Livre emprunté à la bibliothèque un peu par hasard, je ne pourrais trop dire pourquoi j'ai tout à coup décidé de le prendre car, à part le fait que c'est un thriller et que j'aime le genre, il y a des titres et/ou des couvertures plus attirantes quand même ! Et puis je l'ai lu à toute vitesse (si l'on peut dire), par obligation : j'ai tardé avant d'entamer cette lecture, mais je dois le rendre demain, et il n'y a plus aucun exemplaire disponible, donc je ne peux même pas prolonger l'emprunt – oui, c'est un système d'emprunt virtuel, avec des exemplaires dispo, d'autre à réserver parfois à des dates très lointaines, et puis des titres comme celui-ci qui « passent » et disparaissent ensuite…

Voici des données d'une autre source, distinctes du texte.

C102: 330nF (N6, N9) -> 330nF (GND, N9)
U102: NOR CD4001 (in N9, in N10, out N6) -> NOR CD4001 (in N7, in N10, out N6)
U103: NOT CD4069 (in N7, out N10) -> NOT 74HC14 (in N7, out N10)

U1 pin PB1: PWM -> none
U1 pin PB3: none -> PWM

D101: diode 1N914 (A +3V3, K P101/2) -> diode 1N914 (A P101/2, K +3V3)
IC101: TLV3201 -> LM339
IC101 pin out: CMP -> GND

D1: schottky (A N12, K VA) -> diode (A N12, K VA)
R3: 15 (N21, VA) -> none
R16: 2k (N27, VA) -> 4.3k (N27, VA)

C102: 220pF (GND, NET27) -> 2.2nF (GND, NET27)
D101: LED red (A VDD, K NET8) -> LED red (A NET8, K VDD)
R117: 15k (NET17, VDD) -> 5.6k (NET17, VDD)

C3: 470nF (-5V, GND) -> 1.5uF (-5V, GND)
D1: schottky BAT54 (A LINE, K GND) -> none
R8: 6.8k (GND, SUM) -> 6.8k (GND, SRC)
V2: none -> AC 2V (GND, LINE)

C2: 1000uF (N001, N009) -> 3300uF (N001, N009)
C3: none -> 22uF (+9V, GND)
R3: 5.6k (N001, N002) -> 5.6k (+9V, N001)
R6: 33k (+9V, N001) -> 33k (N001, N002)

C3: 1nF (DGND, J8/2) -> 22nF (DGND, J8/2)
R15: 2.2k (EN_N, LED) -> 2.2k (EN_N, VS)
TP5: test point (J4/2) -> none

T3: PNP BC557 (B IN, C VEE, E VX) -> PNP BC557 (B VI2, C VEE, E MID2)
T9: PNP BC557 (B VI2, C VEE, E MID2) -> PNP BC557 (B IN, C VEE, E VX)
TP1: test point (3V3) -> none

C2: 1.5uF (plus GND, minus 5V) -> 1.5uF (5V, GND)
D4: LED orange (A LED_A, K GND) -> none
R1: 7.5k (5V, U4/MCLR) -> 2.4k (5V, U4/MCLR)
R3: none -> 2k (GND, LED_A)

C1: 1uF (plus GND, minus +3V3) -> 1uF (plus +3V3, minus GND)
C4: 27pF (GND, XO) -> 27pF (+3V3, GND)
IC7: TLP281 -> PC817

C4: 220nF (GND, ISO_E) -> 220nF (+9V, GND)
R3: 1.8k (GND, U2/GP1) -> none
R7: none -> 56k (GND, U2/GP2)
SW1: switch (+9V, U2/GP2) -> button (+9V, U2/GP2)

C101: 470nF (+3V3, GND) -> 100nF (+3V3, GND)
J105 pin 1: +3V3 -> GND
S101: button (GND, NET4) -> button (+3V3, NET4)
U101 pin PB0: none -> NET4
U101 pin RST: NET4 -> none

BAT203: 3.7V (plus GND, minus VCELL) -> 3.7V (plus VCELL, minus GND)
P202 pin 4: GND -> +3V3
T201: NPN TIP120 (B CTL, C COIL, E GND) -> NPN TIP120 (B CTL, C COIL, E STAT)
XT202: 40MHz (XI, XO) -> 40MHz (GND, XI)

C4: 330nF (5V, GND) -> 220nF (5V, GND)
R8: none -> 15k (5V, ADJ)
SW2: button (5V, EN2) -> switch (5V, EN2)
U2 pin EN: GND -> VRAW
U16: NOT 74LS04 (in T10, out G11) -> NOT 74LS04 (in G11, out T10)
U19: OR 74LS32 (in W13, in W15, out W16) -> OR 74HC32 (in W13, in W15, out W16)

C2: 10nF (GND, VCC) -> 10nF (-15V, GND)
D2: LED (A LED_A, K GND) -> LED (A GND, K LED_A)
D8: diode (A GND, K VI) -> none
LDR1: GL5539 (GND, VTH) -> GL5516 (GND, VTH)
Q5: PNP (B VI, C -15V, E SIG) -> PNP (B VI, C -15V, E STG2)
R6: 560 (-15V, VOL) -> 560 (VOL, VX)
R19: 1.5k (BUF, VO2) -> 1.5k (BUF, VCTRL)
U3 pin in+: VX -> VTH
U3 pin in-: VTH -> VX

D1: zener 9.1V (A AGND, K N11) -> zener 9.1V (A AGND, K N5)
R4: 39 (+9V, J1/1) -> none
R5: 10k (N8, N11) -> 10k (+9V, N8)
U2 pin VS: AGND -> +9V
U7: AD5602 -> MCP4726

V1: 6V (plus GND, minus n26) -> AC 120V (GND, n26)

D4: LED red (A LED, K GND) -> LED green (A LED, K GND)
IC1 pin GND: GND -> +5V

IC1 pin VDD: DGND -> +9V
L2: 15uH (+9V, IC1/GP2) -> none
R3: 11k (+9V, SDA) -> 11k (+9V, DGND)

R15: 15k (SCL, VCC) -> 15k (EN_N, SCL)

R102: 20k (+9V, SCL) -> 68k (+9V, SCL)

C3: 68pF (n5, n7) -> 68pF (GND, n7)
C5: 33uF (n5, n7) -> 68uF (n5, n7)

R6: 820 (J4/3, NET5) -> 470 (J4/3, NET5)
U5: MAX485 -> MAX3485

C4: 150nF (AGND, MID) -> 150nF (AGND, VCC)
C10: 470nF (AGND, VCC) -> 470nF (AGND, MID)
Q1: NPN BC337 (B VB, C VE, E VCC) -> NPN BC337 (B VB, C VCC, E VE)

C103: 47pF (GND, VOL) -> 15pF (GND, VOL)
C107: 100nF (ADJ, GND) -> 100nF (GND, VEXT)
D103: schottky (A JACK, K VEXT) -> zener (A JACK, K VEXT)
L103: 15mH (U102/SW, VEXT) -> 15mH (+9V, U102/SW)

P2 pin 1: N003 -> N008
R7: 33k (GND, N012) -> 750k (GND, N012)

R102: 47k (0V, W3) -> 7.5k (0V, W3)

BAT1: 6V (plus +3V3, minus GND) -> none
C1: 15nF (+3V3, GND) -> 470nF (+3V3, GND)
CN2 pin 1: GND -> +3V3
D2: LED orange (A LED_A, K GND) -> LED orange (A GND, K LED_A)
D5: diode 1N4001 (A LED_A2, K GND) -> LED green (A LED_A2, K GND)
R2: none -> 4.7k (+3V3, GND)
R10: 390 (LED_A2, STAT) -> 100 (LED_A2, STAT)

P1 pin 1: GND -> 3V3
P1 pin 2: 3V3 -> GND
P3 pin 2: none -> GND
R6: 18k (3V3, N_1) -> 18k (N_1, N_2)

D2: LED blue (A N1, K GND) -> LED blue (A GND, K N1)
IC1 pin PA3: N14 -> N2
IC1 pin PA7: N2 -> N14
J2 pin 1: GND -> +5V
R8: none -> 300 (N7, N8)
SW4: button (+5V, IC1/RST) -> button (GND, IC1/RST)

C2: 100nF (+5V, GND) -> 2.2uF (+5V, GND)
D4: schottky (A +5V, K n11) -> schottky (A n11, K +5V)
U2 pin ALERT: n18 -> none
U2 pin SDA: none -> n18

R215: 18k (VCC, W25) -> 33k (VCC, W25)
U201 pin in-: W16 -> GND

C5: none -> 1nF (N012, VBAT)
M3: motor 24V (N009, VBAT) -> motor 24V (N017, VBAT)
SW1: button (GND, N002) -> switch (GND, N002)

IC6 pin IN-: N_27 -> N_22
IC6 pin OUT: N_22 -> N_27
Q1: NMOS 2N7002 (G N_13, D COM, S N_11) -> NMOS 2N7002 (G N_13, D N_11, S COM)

Bref, c'est un plutôt bon thriller, mais qui présente quelques maladresses qui m'ont (pour le mieux) déroutée. Je citerai notamment un changement de focus assez « brutal », le souci de rester constamment dans un certain flou à propos de ce qu'est devenu le jeune garçon disparu (mais davantage comme une litanie que comme une véritable enquête à la recherche de ce qui aurait pu lui arriver), et des cassures de rythme dans la narration.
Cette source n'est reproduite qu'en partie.